Maybe Isis was really the one who’d lost it, maybe she should’ve been writing lists.
“Whatever Cally wants,” she’d said at last. “I don’t mind.”
Whatever it took to get her mum back, instead of the shell-woman who’d taken her place after Angel died and Dad left. The shell-woman stayed in her room, curtains shut, while Isis got herself ready for school. She was sitting on the sofa, staring, when Isis got home. The shell-woman let their house drift into dirty chaos, and their meals transform from healthy, to oven-ready, to random. Worst of all, the shell-woman had nothing behind her eyes, like she’d left as well. Isis stopped calling her ‘Mum’ around then, but the shell-woman hadn’t noticed.
The funny thing was, the grief counsellor was right: working at being a psychic had given Cally focus. Isis’s mum had returned. Slowly, and in bits and pieces, but Isis had hoarded up those precious flashes, hoping. Even the seances and the tours were a little less humiliating, when she thought about those moments. And now here they were: number four on Cally’s list. At Philip Syndal’s house, joining the Welkin Society.
“We in kitchen,” said Angel, as if she’d only just realised. “Can we make cakes?”
Isis laughed. Being dead hadn’t dampened Angel’s enthusiasm for baking. As a living toddler, she’d been able to shove an entire cupcake in her mouth in one go. Now, she floated on the sweet steam as they came out of the oven, the way birds ride updrafts in the wind.
“I don’t think Philip would like me cooking.” Isis could just imagine his face. “You’ll have to watch the cartoons.”

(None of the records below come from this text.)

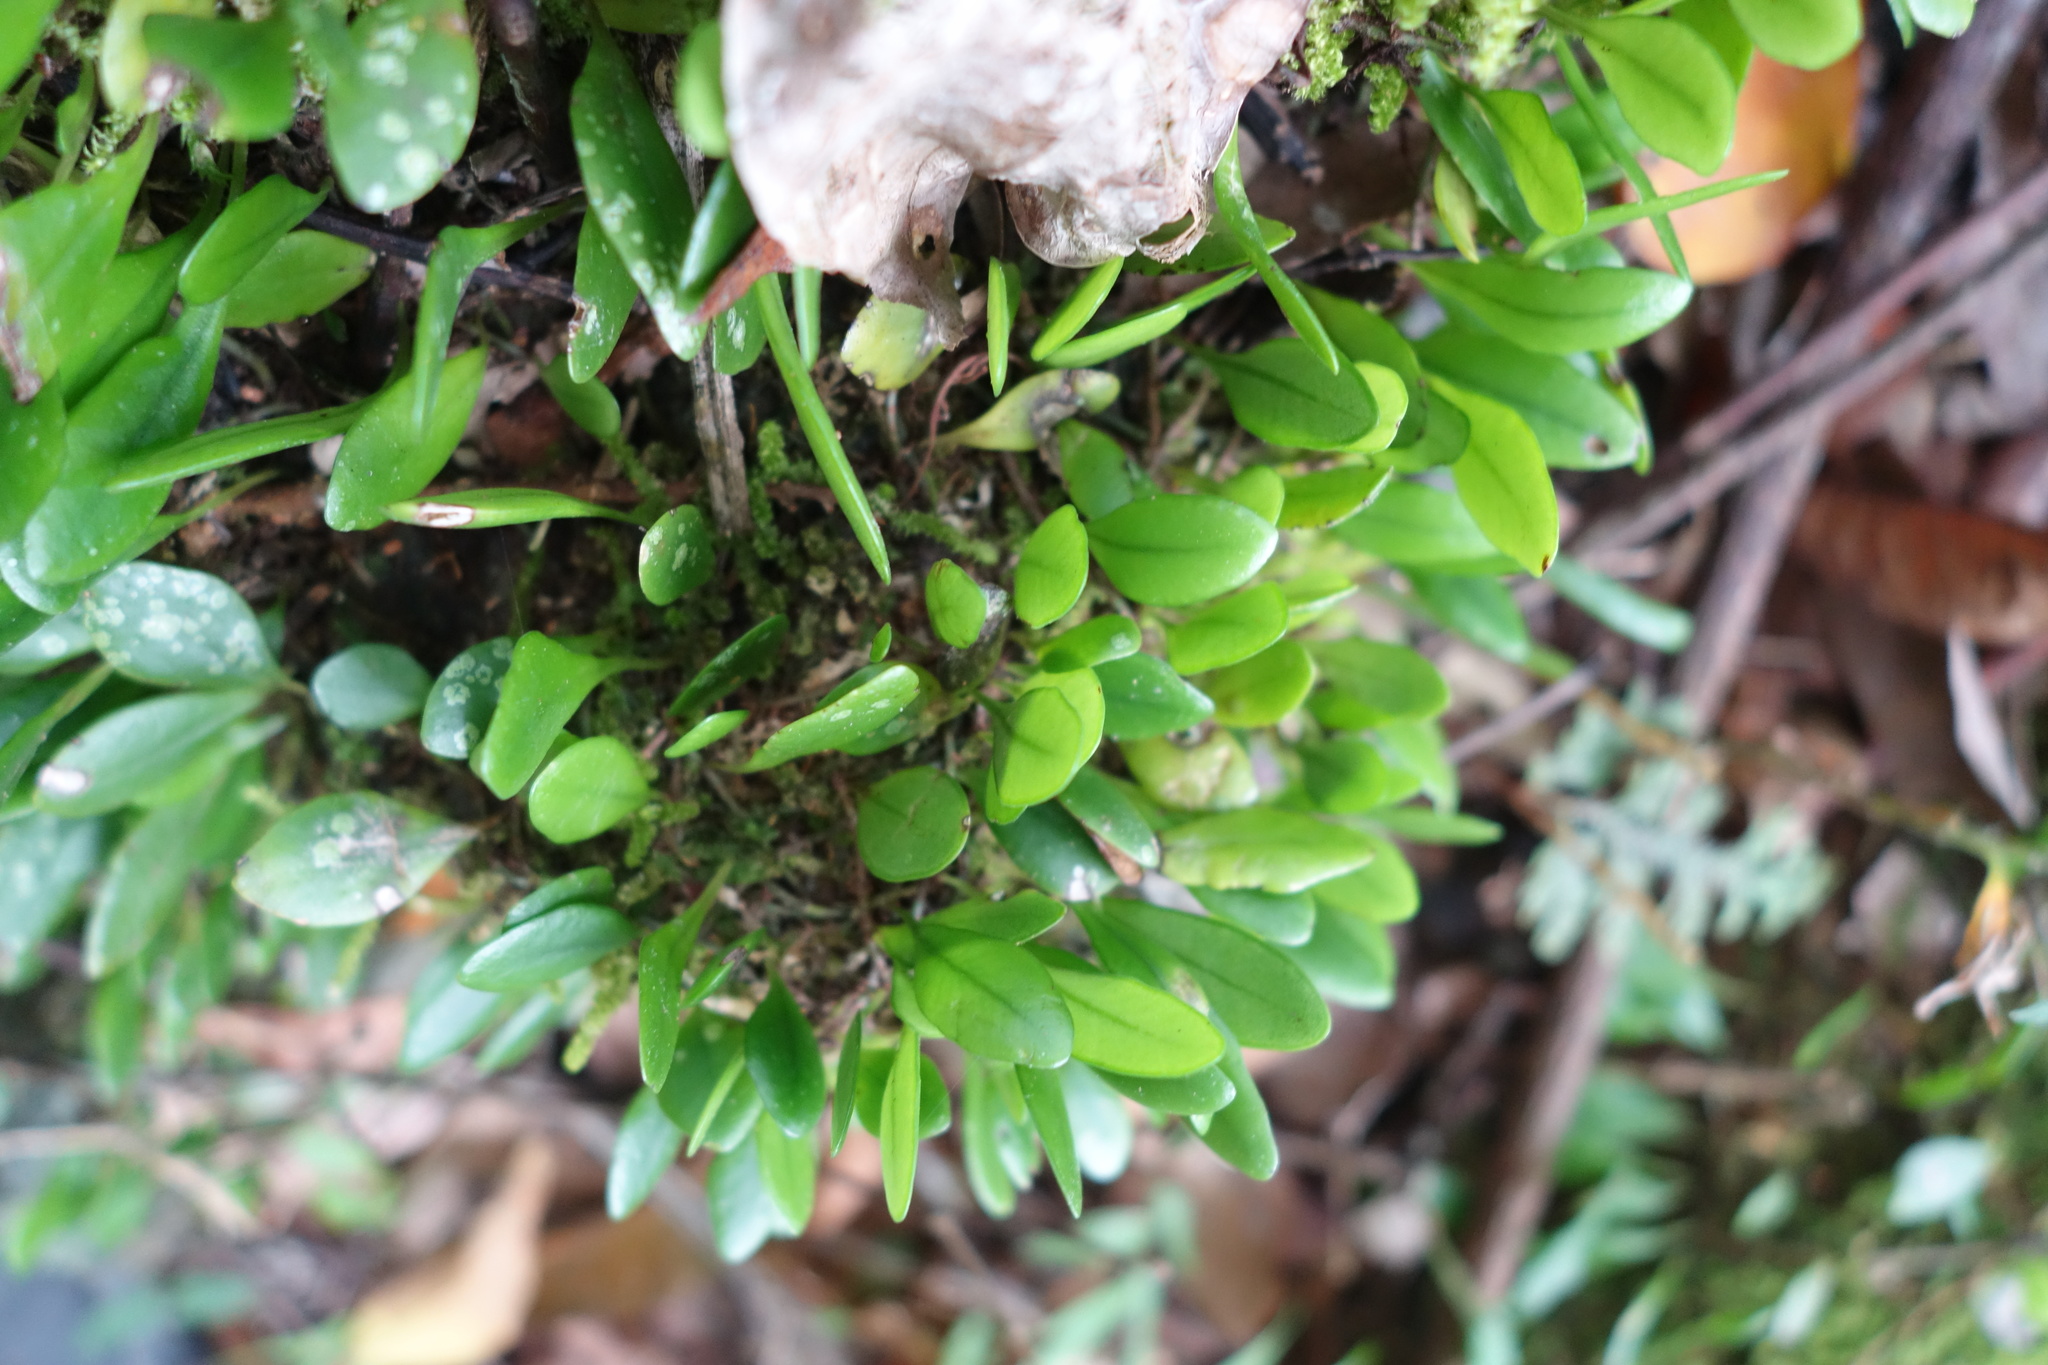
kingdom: Plantae
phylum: Tracheophyta
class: Polypodiopsida
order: Polypodiales
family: Polypodiaceae
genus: Lepisorus
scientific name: Lepisorus microphyllus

“I want cake.” Angel hurtled headlong for the oven, straight in through its door. Her head came back out of the glass window. “It not even hot,” she said. “He
won’t
mind.”
“I think he will.” Isis knelt down, next to Angel’s head. “You can’t just make food in someone’s house, not without asking them.”
Angel’s tongue peeped out of her mouth as she thought. Her face brightened.
“I ask him then!” she said.
“No!” Isis leaped to grab at the little spirit, but Angel was a wisp in the air, then gone.
“Ange
l
!” Isis whisper-shouted, slamming open the kitchen door, running into the hall.
Angel was at the far wall, her small hands splayed against the greeny-blue, her head and shoulders already fadedinto it. Isis threw herself after, fingernails scraping wallpaper, but she couldn’t catch her ghost-sister.
Isis slid down to the floor, a sick feeling reaching up to her.
Angel was in a room full of psychics. Any one of them might see her. All of them might!
All except Cally, who’d never seen Angel, not once. Not in the darkest days, not even when Angel’s little ghost had stepped from her own mangled body, in front of her horror-struck sister and screaming mother.
Isis got herself up to standing, heart thudding. There was nothing else to do.
She walked to the door of the meeting room, and took hold of the handle. She could hear a man speaking, and another answering.
She pushed the handle down, and walked into the room.